Given text
Disconnect IMMEDIATELY if you are not an authorized user!^C
!
line con 0
login local
no modem enable
transport output telnet
line aux 0
login local
transport output telnet
line vty 0 4
privilege level 15
login local
transport input telnet ssh
!
scheduler max-task-time 5000
scheduler allocate 4000 1000
scheduler interval 500
end


----------



## dbctl (May 17, 2008)

zx10guy said:


> So what was the final fix? Did you set up any ACLs or configure the onboard firewall? If not, your network is still unsecure.
> 
> In the defense of Hardware.com, they're in the business to sell hardware and services. Their tech support would be more limited to actual hardware issues not configuration problems. No place I know of will give configuration advice over the phone for gear like this, not CDW, not GTSI, not Provantage. Expertise costs money. That's why people like me are employed. If you have a Cisco SmartNet support contract, the Cisco engineers won't even build a configuration for you. You have to have a general idea of what you are doing and the Cisco engineers will help you fix what ever is the problem to get your there.


I'm working on your reply here. I was sending a reply to you last night but this online spell check shut it down and I lost the reply. I will send it to you a little later today when I get a chance.

Thanks again,
Dennis


----------



## t1n0m3n (Sep 4, 2004)

(Bold items are cut and paste items that you can paste into your router. All of the items can be pasted into console from the global exec prompt (e.g. DGL#))
(Italics are examples of what you would see on console if you typed the command in as shown.)

It looks like SDM took care of your security stuff.
I would still paste the following because your summer time is jacked up and usually I prefer the names to be the abbreviation of the timezone for easy reading:
*conf t
clock timezone EST -5
no clock summer-time
clock summer-time EDT recurring 2 Sun Mar 2:00 1 Sun Nov 2:00
exit
wr mem
*
An example of what this does is below:
When the clock is in daylight savings:
_DGL#show clock
12:59:10.245 EDT Sun May 25 2008
DGL#
_
When the clock is in standard time:
_DGL#show clock
12:59:10.245 EST Sun Dec 14 2008
DGL#
_
Other than that, if you have problems with your DSL coming up slow and you get something like this in your log files:
_DGL#show log
Syslog logging: enabled (0 messages dropped, 1 messages rate-limited, 0 flushes, 0 overruns, xml disabled)
Console logging: level debugging, 21 messages logged, xml disabled
Monitor logging: level debugging, 0 messages logged, xml disabled
Buffer logging: level debugging, 21 messages logged, xml disabled
Logging Exception size (4096 bytes)
Count and timestamp logging messages: enabled
Trap logging: level notifications, 23 message lines logged
Logging to 10.10.10.111, 23 message lines logged, xml disabled

Log Buffer (16384 bytes):

*Mar 1 00:00:06.499: Di0 DDR: Cannot place call, no dialer string set.

Saved entries:
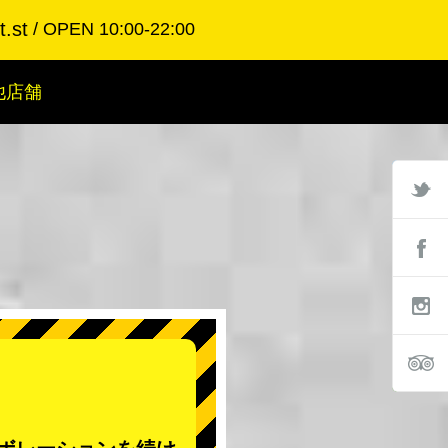
.st
OPEN 10:00-22:00
他店舗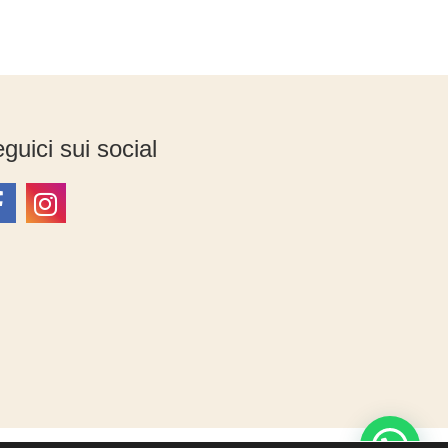
guici sui social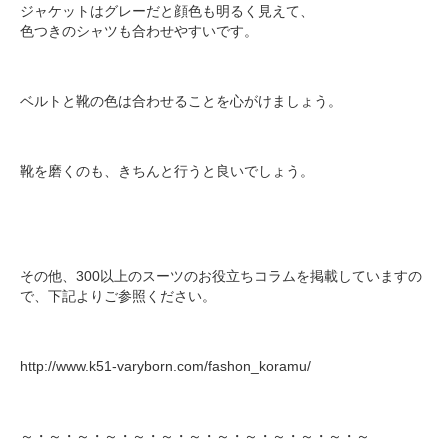
ジャケットはグレーだと顔色も明るく見えて、
色つきのシャツも合わせやすいです。
ベルトと靴の色は合わせることを心がけましょう。
靴を磨くのも、きちんと行うと良いでしょう。
その他、300以上のスーツのお役立ちコラムを掲載していますの
で、下記よりご参照ください。
http://www.k51-varyborn.com/fashon_koramu/
～・～・～・～・～・～・～・～・～・～・～・～・～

Exercise requirements
A: Answer these questions about the Cisco router forum thread:
(i) Which support contract does zx10guy name in saying the Cisco engineers won't build a configuration for you?
(ii) What time zone and offset does the pasted configuration set with the clock timezone command?
(iii) To which IP address does the router's log output say it is logging?
B: Update the Cisco router forum thread. Starting at "I'm working on" and ending at "prompt (e.g. DGL#))", reproduce that span with "reply" changed to "response".
C: Take the Cisco router forum thread further, continuing the text from its final line.

Expected responses
A:
(i) A Cisco SmartNet support contract.
(ii) EST, with an offset of -5.
(iii) 10.10.10.111.

B:
I'm working on your response here. I was sending a response to you last night but this online spell check shut it down and I lost the response. I will send it to you a little later today when I get a chance.

Thanks again,
Dennis


----------



## t1n0m3n (Sep 4, 2004)

(Bold items are cut and paste items that you can paste into your router. All of the items can be pasted into console from the global exec prompt (e.g. DGL#))

C:
DGL#_

The following will fix this:
*conf t
interface Dialer0
dialer string "*99#"
exit
exit
wr mem
*

Keep in mind that even if you get this message, your router will still connect, but the time from the router being fully up and connecting to the internet will sometimes vary between 5 seconds and a couple of minutes.
With the command, the time will be consistently less than 5 seconds (provided nothing is wrong on the provider end.)
Oh, and also, the actual string doesn't matter either. I usually use "*99#" because that is the defacto standard when using Dial on Demand Routing without actual dial tone. (Like GPRS/HSDPA modems, etc.)


----------



## dbctl (May 17, 2008)

zx10guy said:


> So what was the final fix? Did you set up any ACLs or configure the onboard firewall? If not, your network is still unsecure.
> 
> In the defense of Hardware.com, they're in the business to sell hardware and services. Their tech support would be more limited to actual hardware issues not configuration problems. No place I know of will give configuration advice over the phone for gear like this, not CDW, not GTSI, not Provantage. Expertise costs money. That's why people like me are employed. If you have a Cisco SmartNet support contract, the Cisco engineers won't even build a configuration for you. You have to have a general idea of what you are doing and the Cisco engineers will help you fix what ever is the problem to get your there.


Nobody but you would help.
I did set up ciscos default fire wall. I just keep trying and reading up on it, trying again and again. Every so often I would reset it back like it was new to make sure I hadn't caused the problem. Then I finally figured it out but I am still not exactly what I did to get it to work. I have an idea. You can probably look at one of the older Config.s then the last Config and figure out what I did to fix it. I would like to know exactly what so I can learn from it.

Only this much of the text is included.